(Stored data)

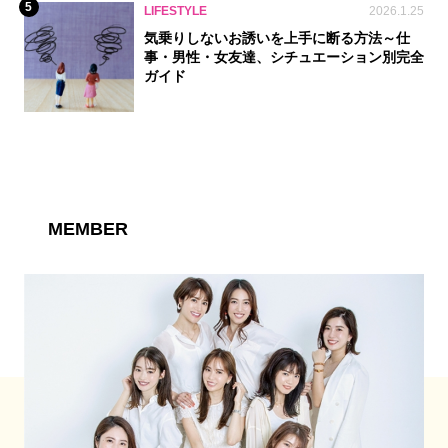
5
LIFESTYLE
2026.1.25
気乗りしないお誘いを上手に断る方法～仕
事・男性・女友達、シチュエーション別完全
ガイド
MEMBER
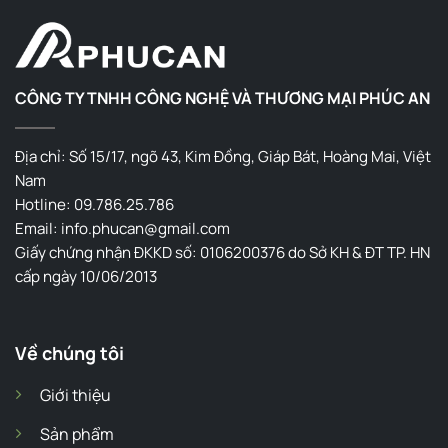
CÔNG TY TNHH CÔNG NGHỆ VÀ THƯƠNG MẠI PHÚC AN
Địa chỉ: Số 15/17, ngõ 43, Kim Đồng, Giáp Bát, Hoàng Mai, Việt
Nam
Hotline: 09.786.25.786
Email: info.phucan@gmail.com
Giấy chứng nhận ĐKKD số: 0106200376 do Sở KH & ĐT TP. HN
cấp ngày 10/06/2013
Về chúng tôi
Giới thiệu
Sản phẩm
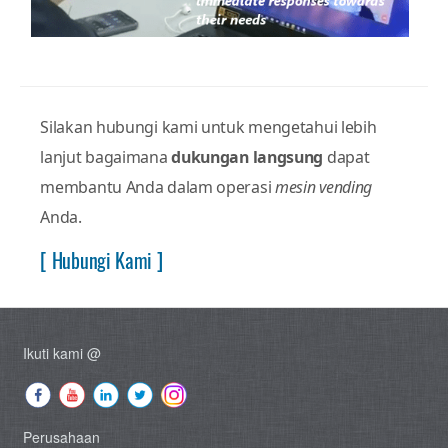
Silakan hubungi kami untuk mengetahui lebih
lanjut bagaimana
dukungan langsung
dapat
membantu Anda dalam operasi
mesin vending
Anda.
[ Hubungi Kami ]
Ikuti kami @
Perusahaan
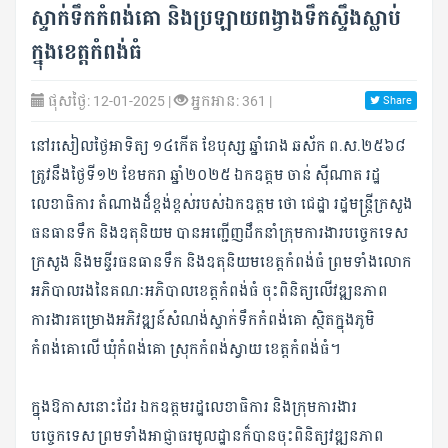
ស្ទាក់ទឹកកំពង់គោ និងប្រឡាយពង្វាងទឹកស្ទឹងស្លាប់
ក្នុងខេត្តកំពង់ធំ
ផុសថ្ងៃ: 12-01-2025 |
អ្នកអាន: 361 |
Share
នៅរសៀលថ្ងៃអាទិត្យ ១៤កើត ខែបុស្ស ឆ្នាំរោង ឆស័ក ព.ស.២៥៦៨
ត្រូវនឹងថ្ងៃទី១២ ខែមករា ឆ្នាំ២០២៥ ឯកឧត្តម ចាន់ ស៊ីណាត រដ្ឋ
លេខាធិការ តំណាងដ៏ខ្ពង់ខ្ពស់របស់ឯកឧត្តម ថោ ជេដ្ឋា រដ្ឋមន្ដ្រីក្រសួង
ធនធានទឹក និងឧតុនិយម បានអញ្ជើញដឹកនាំក្រុមការងារបច្ចេកទេស
ក្រសួង និងមន្ទីរធនធានទឹក និងឧតុនិយមខេត្តកំពង់ធំ ព្រមទាំងលោក
អភិបាលរងនៃគណៈអភិបាលខេត្តកំពង់ធំ ចុះពិនិត្យលើវឌ្ឍនភាព
ការងារគម្រោងអភិវឌ្ឍន៍សំណង់ស្ទាក់ទឹកកំពង់គោ ស្ថិតក្នុងភូមិ
កំពង់គោលើ ឃុំកំពង់គោ ស្រុកកំពង់ស្វាយ ខេត្តកំពង់ធំ។
ក្នុងឱកាសនោះដែរ ឯកឧត្តមរដ្ឋលេខាធិការ និងក្រុមការងារ
បច្ចេកទេស ព្រមទាំងអាជ្ញាធរមូលដ្ឋានក៏បានចុះពិនិត្យវឌ្ឍនភាព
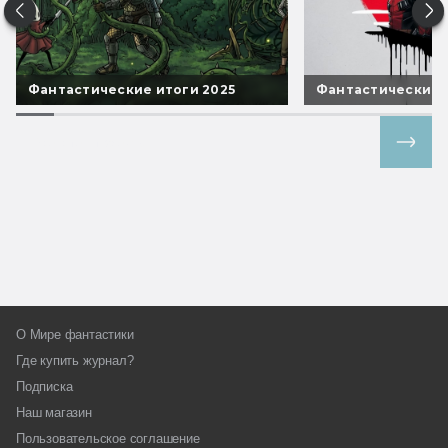
Фантастические итоги 2025
Фантастические 
Все спецпроекты
О Мире фантастики
Где купить журнал?
Подписка
Наш магазин
Пользовательское соглашение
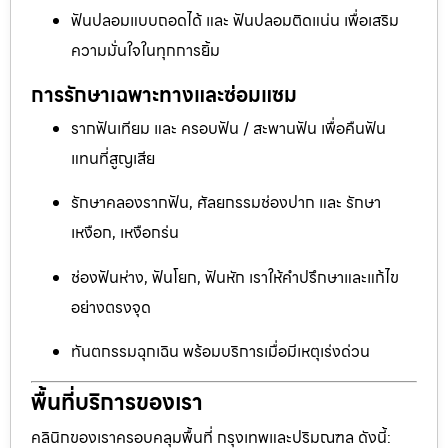
ฟันปลอมแบบถอดได้ และ ฟันปลอมติดแน่น เพื่อเสริม
ความมั่นใจในทุกการยิ้ม
การรักษาเฉพาะทางและซ่อมแซม
รากฟันเทียม และ ครอบฟัน / สะพานฟัน เพื่อคืนฟัน
แทนที่สูญเสีย
รักษาคลองรากฟัน, ศัลยกรรมช่องปาก และ รักษา
เหงือก, เหงือกร่น
ช่องฟันห่าง, ฟันโยก, ฟันหัก เราให้คำปรึกษาและแก้ไข
อย่างตรงจุด
ทันตกรรมฉุกเฉิน พร้อมบริการเมื่อมีเหตุเร่งด่วน
พื้นที่บริการของเรา
คลินิกของเราครอบคลุมพื้นที่ กรุงเทพและปริมณฑล ดังนี้:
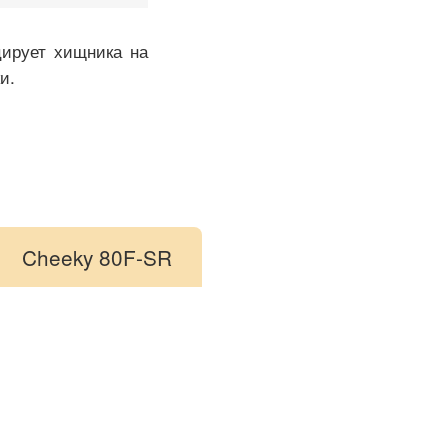
цирует хищника на
и.
Cheeky 80F-SR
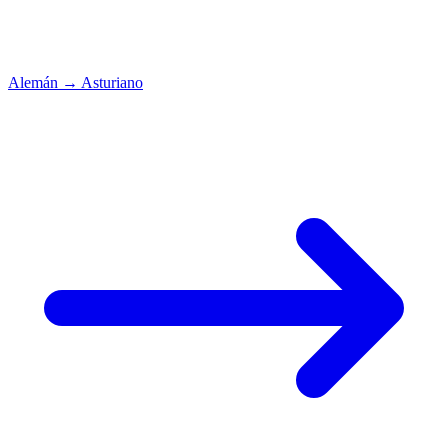
Alemán
→
Asturiano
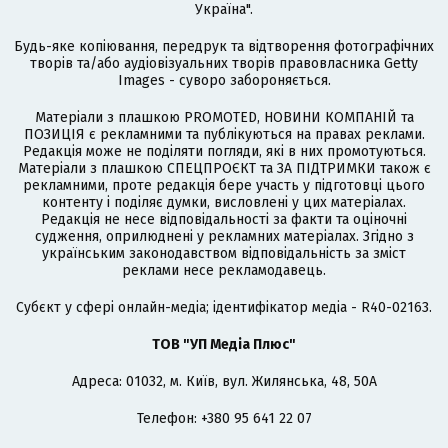
Україна".
Будь-яке копіювання, передрук та відтворення фотографічних
творів та/або аудіовізуальних творів правовласника Getty
Images - суворо забороняється.
Матеріали з плашкою PROMOTED, НОВИНИ КОМПАНІЙ та
ПОЗИЦІЯ є рекламними та публікуються на правах реклами.
Редакція може не поділяти погляди, які в них промотуються.
Матеріали з плашкою СПЕЦПРОЄКТ та ЗА ПІДТРИМКИ також є
рекламними, проте редакція бере участь у підготовці цього
контенту і поділяє думки, висловлені у цих матеріалах.
Редакція не несе відповідальності за факти та оціночні
судження, оприлюднені у рекламних матеріалах. Згідно з
українським законодавством відповідальність за зміст
реклами несе рекламодавець.
Cубєкт у сфері онлайн-медіа; ідентифікатор медіа - R40-02163.
ТОВ "УП Медіа Плюс"
Адреса: 01032, м. Київ, вул. Жилянська, 48, 50А
Телефон: +380 95 641 22 07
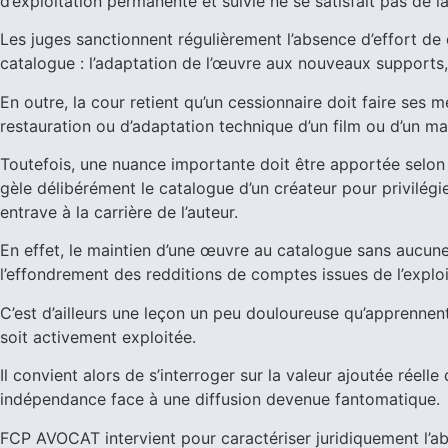
d’exploitation permanente et suivie ne se satisfait pas de la
Les juges sanctionnent régulièrement l’absence d’effort de
catalogue : l’adaptation de l’œuvre aux nouveaux supports, 
En outre, la cour retient qu’un cessionnaire doit faire ses
restauration ou d’adaptation technique d’un film ou d’un ma
Toutefois, une nuance importante doit être apportée selon l
gèle délibérément le catalogue d’un créateur pour privilégie
entrave à la carrière de l’auteur.
En effet, le maintien d’une œuvre au catalogue sans aucune
l’effondrement des redditions de comptes issues de l’exploit
C’est d’ailleurs une leçon un peu douloureuse qu’apprennent
soit activement exploitée.
Il convient alors de s’interroger sur la valeur ajoutée réell
indépendance face à une diffusion devenue fantomatique.
FCP AVOCAT intervient pour caractériser juridiquement l’abs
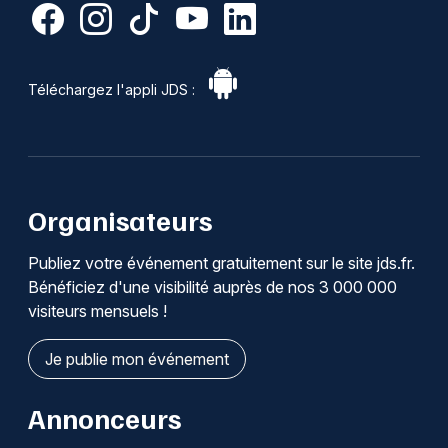
Téléchargez l'appli JDS :
Organisateurs
Publiez votre événement gratuitement sur le site jds.fr.
Bénéficiez d'une visibilité auprès de nos 3 000 000
visiteurs mensuels !
Je publie mon événement
Annonceurs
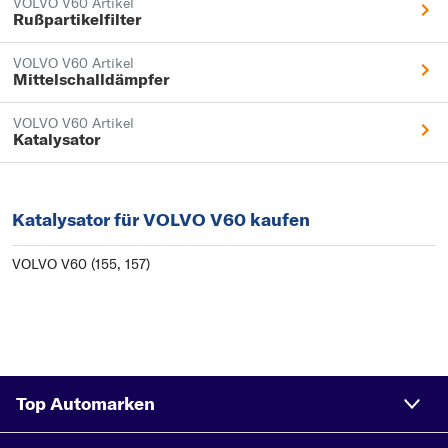
VOLVO V60 Artikel
Rußpartikelfilter
VOLVO V60 Artikel
Mittelschalldämpfer
VOLVO V60 Artikel
Katalysator
Katalysator für VOLVO V60 kaufen
VOLVO V60 (155, 157)
Top Automarken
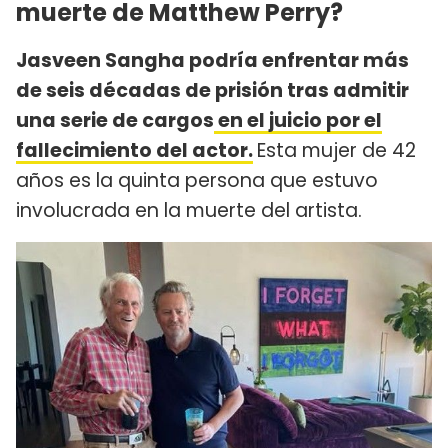
muerte de Matthew Perry?
Jasveen Sangha podría enfrentar más
de seis décadas de prisión tras admitir
una serie de cargos
en el juicio por el
fallecimiento del actor.
Esta mujer de 42
años es la quinta persona que estuvo
involucrada en la muerte del artista.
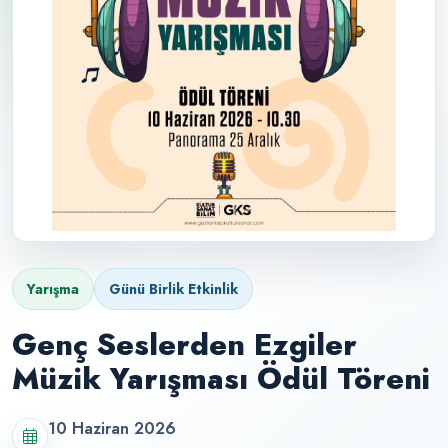
Yarışma
Günü Birlik Etkinlik
Genç Seslerden Ezgiler
Müzik Yarışması Ödül Töreni
10 Haziran 2026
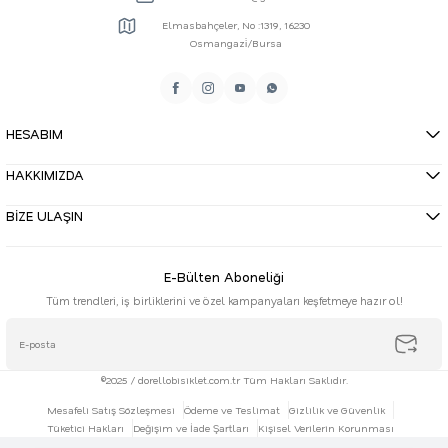
Elmasbahçeler, No :1319, 16230
Osmangazi̇/Bursa
HESABIM
HAKKIMIZDA
BİZE ULAŞIN
E-Bülten Aboneliği
Tüm trendleri, iş birliklerini ve özel kampanyaları keşfetmeye hazır ol!
©2025 / dorellobisiklet.com.tr Tüm Hakları Saklıdır.
Mesafeli Satış Sözleşmesi
Ödeme ve Teslimat
Gizlilik ve Güvenlik
Tüketici Hakları
Değişim ve İade Şartları
Kişisel Verilerin Korunması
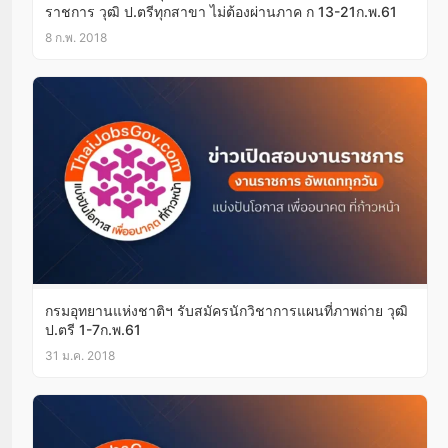
ราชการ วุฒิ ป.ตรีทุกสาขา ไม่ต้องผ่านภาค ก 13-21ก.พ.61
8 ก.พ. 2018
กรมอุทยานแห่งชาติฯ รับสมัครนักวิชาการแผนที่ภาพถ่าย วุฒิ
ป.ตรี 1-7ก.พ.61
31 ม.ค. 2018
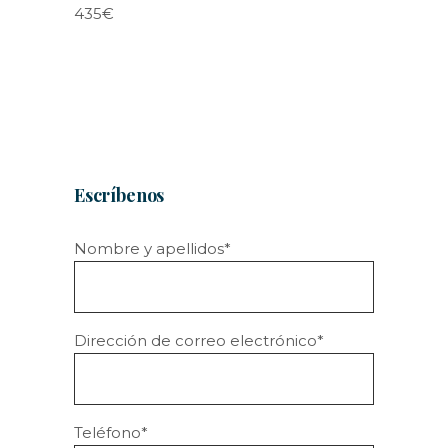
435€
Escríbenos
Nombre y apellidos*
Dirección de correo electrónico*
Teléfono*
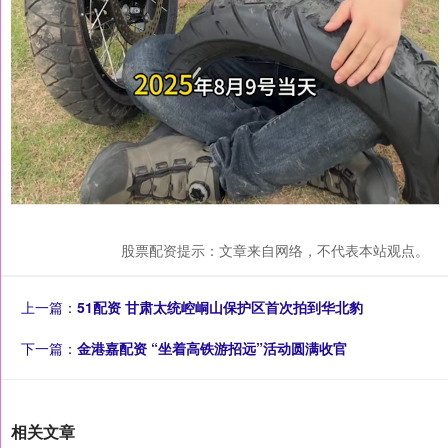
股票配资提示：文章来自网络，不代表本站观点。
上一篇：
51配资 甘肃太统崆峒山保护区首次拍到华北豹
下一篇：
金港嘉配资 “坐着高铁游招远”活动圆满收官
相关文章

YOUR TASK: Write out the lines from the one with "Téléchargez l'appli JDS" through the one with "Top Automarken" again, changing "Katalysator" to "Abgaskatalysator" and leaving the rest as it is. Give only those lines, without the pictures.

EXERCISE RESULT:
Téléchargez l'appli JDS :
Organisateurs
Publiez votre événement gratuitement sur le site jds.fr.
Bénéficiez d'une visibilité auprès de nos 3 000 000
visiteurs mensuels !
Je publie mon événement
Annonceurs
VOLVO V60 Artikel
Rußpartikelfilter
VOLVO V60 Artikel
Mittelschalldämpfer
VOLVO V60 Artikel
Abgaskatalysator
Abgaskatalysator für VOLVO V60 kaufen
VOLVO V60 (155, 157)
Top Automarken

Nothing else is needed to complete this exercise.